INSTRUCTIONS TO FOLLOW:
Exclude the pictures from your copy, and reproduce each entry below verbatim.

GIVEN DATA:
┏━━

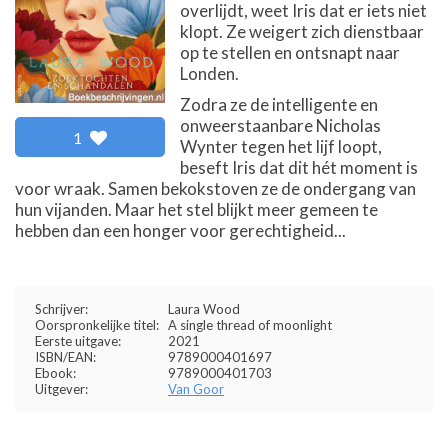
overlijdt, weet Iris dat er iets niet
klopt. Ze weigert zich dienstbaar
op te stellen en ontsnapt naar
Londen.
Zodra ze de intelligente en
onweerstaanbare Nicholas
1
Wynter tegen het lijf loopt,
beseft Iris dat dit hét moment is
voor wraak. Samen bekokstoven ze de ondergang van
hun vijanden. Maar het stel blijkt meer gemeen te
hebben dan een honger voor gerechtigheid...
Schrijver:
Laura Wood
Oorspronkelijke titel:
A single thread of moonlight
Eerste uitgave:
2021
ISBN/EAN:
9789000401697
Ebook:
9789000401703
Uitgever:
Van Goor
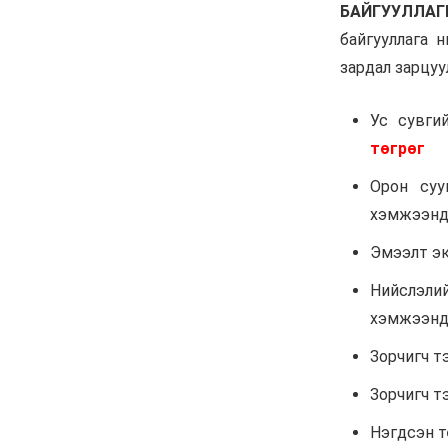
6 сар 24. 11:04
АУДИТ:Сайд асан
Б.Чойжилсүрэнд 288.3
тэрбум төгрөгийн
санхүүгийн зөрчил
илэрчээ
6 сар 24. 11:02
Долоодугаар сарын 16,
17-ны ажлын өдрийг
амралтын өдөрт
шилжүүлж, наадмаар 10
хоног амрахаар боллоо
6 сар 24. 11:01
М.Энхцэцэг: Хорин
киловаттын хүчин
чадалтай системтэй айл
жилд 10 сая төгрөгөөс дээш
орлого олох
боломжтой
6 сар 24. 10:47
Шарк имижээс салж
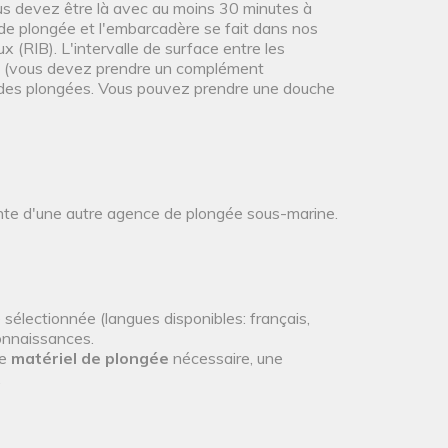
us devez être là avec au moins 30 minutes à
 de plongée et l'embarcadère se fait dans nos
 (RIB). L'intervalle de surface entre les
eau (vous devez prendre un complément
in des plongées. Vous pouvez prendre une douche
ente d'une autre agence de plongée sous-marine.
 sélectionnée (langues disponibles: français,
connaissances.
le
matériel de plongée
nécessaire, une
.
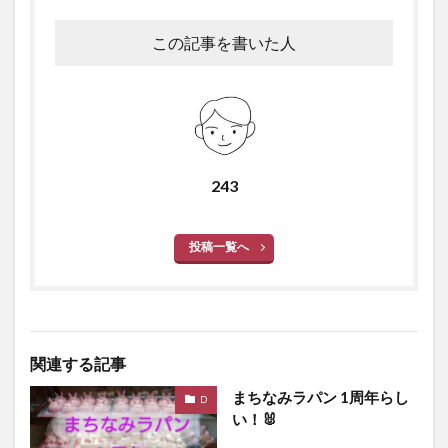
この記事を書いた人
243
投稿一覧へ
関連する記事
まちなみラパン 1周年らし
D
い！🐰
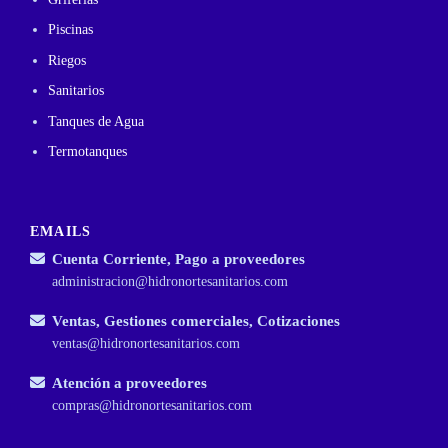
Piscinas
Riegos
Sanitarios
Tanques de Agua
Termotanques
EMAILS
Cuenta Corriente, Pago a proveedores
administracion@hidronortesanitarios.com
Ventas, Gestiones comerciales, Cotizaciones
ventas@hidronortesanitarios.com
Atención a proveedores
compras@hidronortesanitarios.com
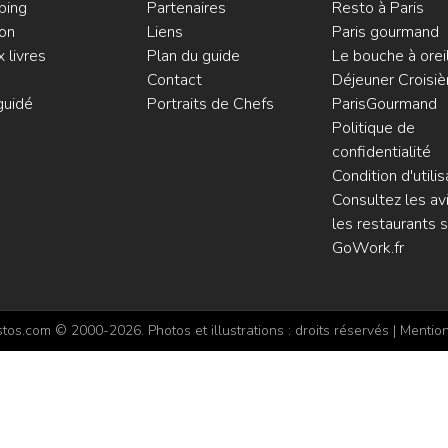
ping
Partenaires
Resto à Paris
on
Liens
Paris gourmand
 livres
Plan du guide
Le bouche à orei
Contact
Déjeuner Croisiè
guidé
Portraits de Chefs
ParisGourmand
Politique de
confidentialité
Condition d'utilis
Consultez les avi
les restaurants s
GoWork.fr
os.com © 2000-2026. Photos et illustrations : droits réservés |
Mention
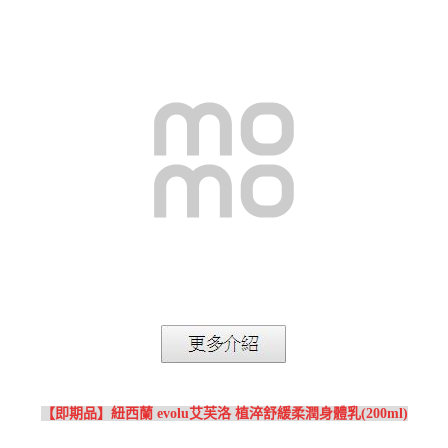
【即期品】紐西蘭 evolu艾芙洛 植淬舒緩柔潤身體乳(200ml)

┗━━

ANSWER TO THIS PROBLEM:
overlijdt, weet Iris dat er iets niet
klopt. Ze weigert zich dienstbaar
op te stellen en ontsnapt naar
Londen.
Zodra ze de intelligente en
onweerstaanbare Nicholas
1
Wynter tegen het lijf loopt,
beseft Iris dat dit hét moment is
voor wraak. Samen bekokstoven ze de ondergang van
hun vijanden. Maar het stel blijkt meer gemeen te
hebben dan een honger voor gerechtigheid...
Schrijver:
Laura Wood
Oorspronkelijke titel:
A single thread of moonlight
Eerste uitgave:
2021
ISBN/EAN:
9789000401697
Ebook:
9789000401703
Uitgever:
Van Goor
6 сар 24. 11:04
АУДИТ:Сайд асан
Б.Чойжилсүрэнд 288.3
тэрбум төгрөгийн
санхүүгийн зөрчил
илэрчээ
6 сар 24. 11:02
Долоодугаар сарын 16,
17-ны ажлын өдрийг
амралтын өдөрт
шилжүүлж, наадмаар 10
хоног амрахаар боллоо
6 сар 24. 11:01
М.Энхцэцэг: Хорин
киловаттын хүчин
чадалтай системтэй айл
жилд 10 сая төгрөгөөс дээш
орлого олох
боломжтой
6 сар 24. 10:47
Шарк имижээс салж
us devez être là avec au moins 30 minutes à
 de plongée et l'embarcadère se fait dans nos
 (RIB). L'intervalle de surface entre les
eau (vous devez prendre un complément
in des plongées. Vous pouvez prendre une douche
ente d'une autre agence de plongée sous-marine.
 sélectionnée (langues disponibles: français,
connaissances.
le
matériel de plongée
nécessaire, une
.
この記事を書いた人
243
投稿一覧へ
関連する記事
まちなみラパン 1周年らし
D
い！🐰
Piscinas
Riegos
Sanitarios
Tanques de Agua
Termotanques
EMAILS
Cuenta Corriente, Pago a proveedores
administracion@hidronortesanitarios.com
Ventas, Gestiones comerciales, Cotizaciones
ventas@hidronortesanitarios.com
Atención a proveedores
compras@hidronortesanitarios.com
ping
Partenaires
Resto à Paris
on
Liens
Paris gourmand
 livres
Plan du guide
Le bouche à orei
Contact
Déjeuner Croisiè
guidé
Portraits de Chefs
ParisGourmand
Politique de
confidentialité
Condition d'utilis
Consultez les avi
les restaurants s
GoWork.fr
os.com © 2000-2026. Photos et illustrations : droits réservés |
Mention
【即期品】紐西蘭 evolu艾芙洛 植淬舒緩柔潤身體乳(200ml)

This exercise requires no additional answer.